Полотенце, кое-как закрепленное на бедрах, почти съехало в сторону, но Платона, кажется, это ничуть не смущало.
Они проговорили еще минут пятнадцать, пошутили о чем-то своем, и Дитрих ушел, кажется, вполне успокоенный. Платон еще какое-то время смотрел в сторону двери, затем встал, подошел к окну, видимо, проверяя, уехал ли брат.
Полотенце окончательно сползло с него, открывая обнаженную заднюю часть, я резко отодвинулась от стекла.
«Он в любом случае будет считать, что ты пялилась».
Платон поправил полотенце и, вздохнув, подошел к камину.
— Вылезай, — сказал строгим учительским тоном, дернув за рычаг.
Проход открылся, выпуская меня наружу.
— Как ты догадался, что я внутри? — Я вышла и смущенно опустила взор, чтобы немного скрыть неловкость момента.
Надо сказать, что Платон был хорош. Рельефное тело, выступающие бугрящиеся мышцы.

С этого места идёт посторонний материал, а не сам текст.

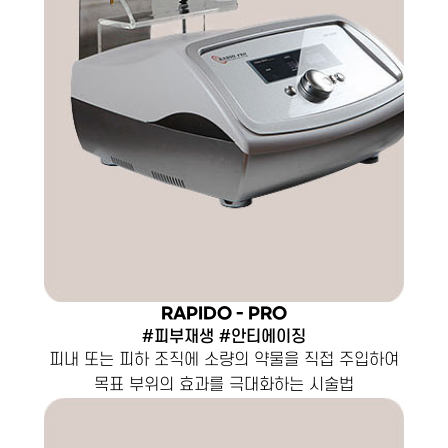
RAPIDO - PRO
#피부재생 #안티에이징
피내 또는 피하 조직에 소량의 약물을 직접 주입하여
목표 부위의 효과를 극대화하는 시술법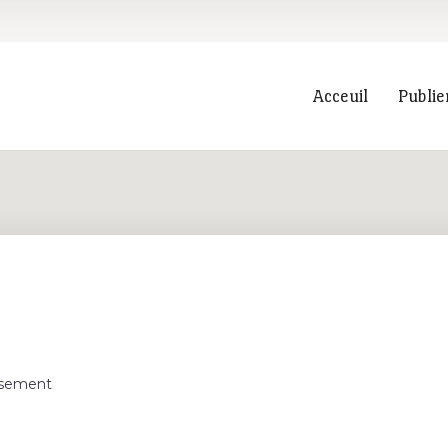
Acceuil
Publie
Recherche
sement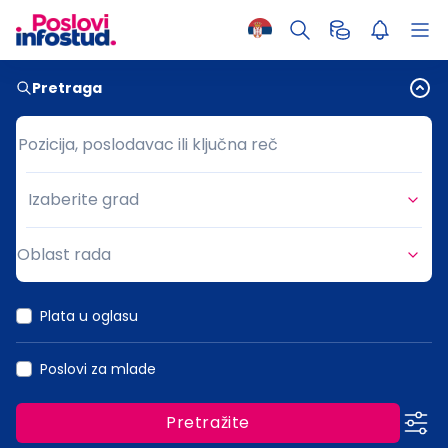
Pretraga
Pozicija, poslodavac ili ključna reč
Pozicija, poslodavac ili ključna reč
Izaberite grad
Grad
Oblast rada
Oblast rada
Plata u oglasu
Poslovi za mlade
Pretražite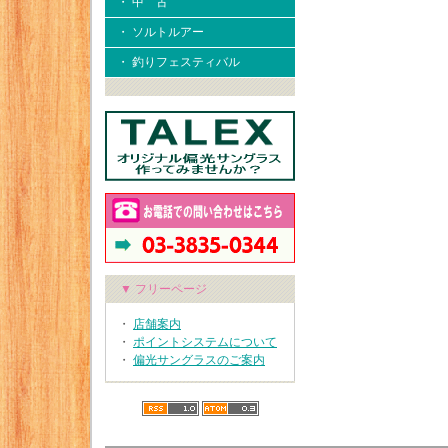
・ 中 古
・ ソルトルアー
・ 釣りフェスティバル
▼ フリーページ
・
店舗案内
・
ポイントシステムについて
・
偏光サングラスのご案内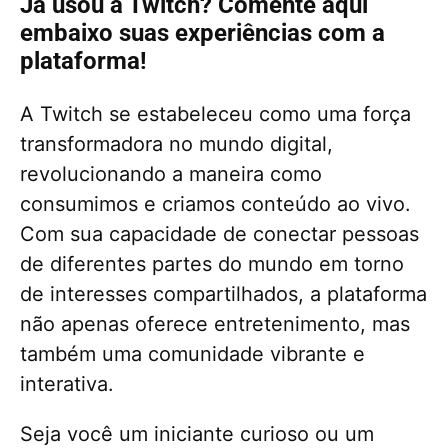
Já usou a Twitch? Comente aqui
embaixo suas experiências com a
plataforma!
A Twitch se estabeleceu como uma força
transformadora no mundo digital,
revolucionando a maneira como
consumimos e criamos conteúdo ao vivo.
Com sua capacidade de conectar pessoas
de diferentes partes do mundo em torno
de interesses compartilhados, a plataforma
não apenas oferece entretenimento, mas
também uma comunidade vibrante e
interativa.
Seja você um iniciante curioso ou um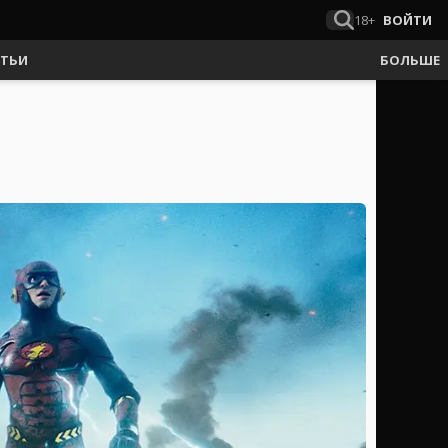
18+
ВОЙТИ
АТЬИ
БОЛЬШЕ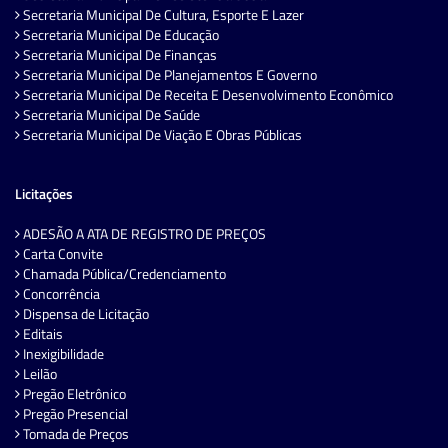
Secretaria Municipal De Cultura, Esporte E Lazer
Secretaria Municipal De Educação
Secretaria Municipal De Finanças
Secretaria Municipal De Planejamentos E Governo
Secretaria Municipal De Receita E Desenvolvimento Econômico
Secretaria Municipal De Saúde
Secretaria Municipal De Viação E Obras Públicas
Licitações
ADESÃO A ATA DE REGISTRO DE PREÇOS
Carta Convite
Chamada Pública/Credenciamento
Concorrência
Dispensa de Licitação
Editais
Inexigibilidade
Leilão
Pregão Eletrônico
Pregão Presencial
Tomada de Preços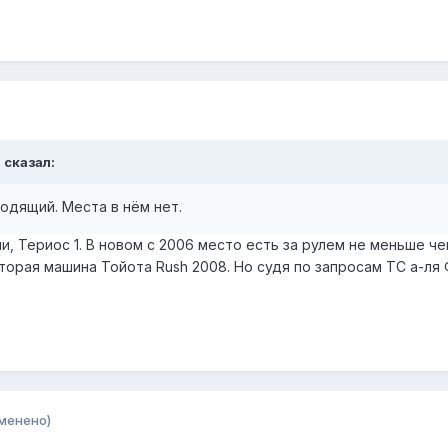
 сказал:
одящий. Места в нём нет.
, Териос 1. В новом с 2006 место есть за рулем не меньше чем
вторая машина Тойота Rush 2008. Но судя по запросам ТС а-ля
менено)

Каждая вена выписана будто синими чернилами по коже. Их можно обвести пальцем, прочертить словно дороги по карте. Не огромный, не гора мышц — но сложен хорошо. Он высох после джакузи, но волосы, всё ещё влажные, вились на кончиках. Если бы не это чертово полотенце, так и норовящее открыть чуть больше, чем требовалось, я бы даже засмотрелась на него. Просто так, безо всякого тайного умысла. Если человек — или орк — красив, то это сложно не отметить. Этим сложно не любоваться.
— Я предположил, что ты поступишь как умная девочка, — пожал плечами Платон; я так и не поняла, знал он или просто ткнул наугад. — Кстати, на будущее: ты можешь открыть тайник сама, если нажмешь на выступающий камень в стене возле окна.
— Ага, спасибо. Слушай… — я закусила губу. — Вообще-то я собиралась на тебя ругаться.
— Да ладно? — иронично изогнул бровь.
— Да. Пожалуйста, в следующий раз рассказывай мне всё заранее. Например, если хочешь уйти, так и говори: «Я пойду один».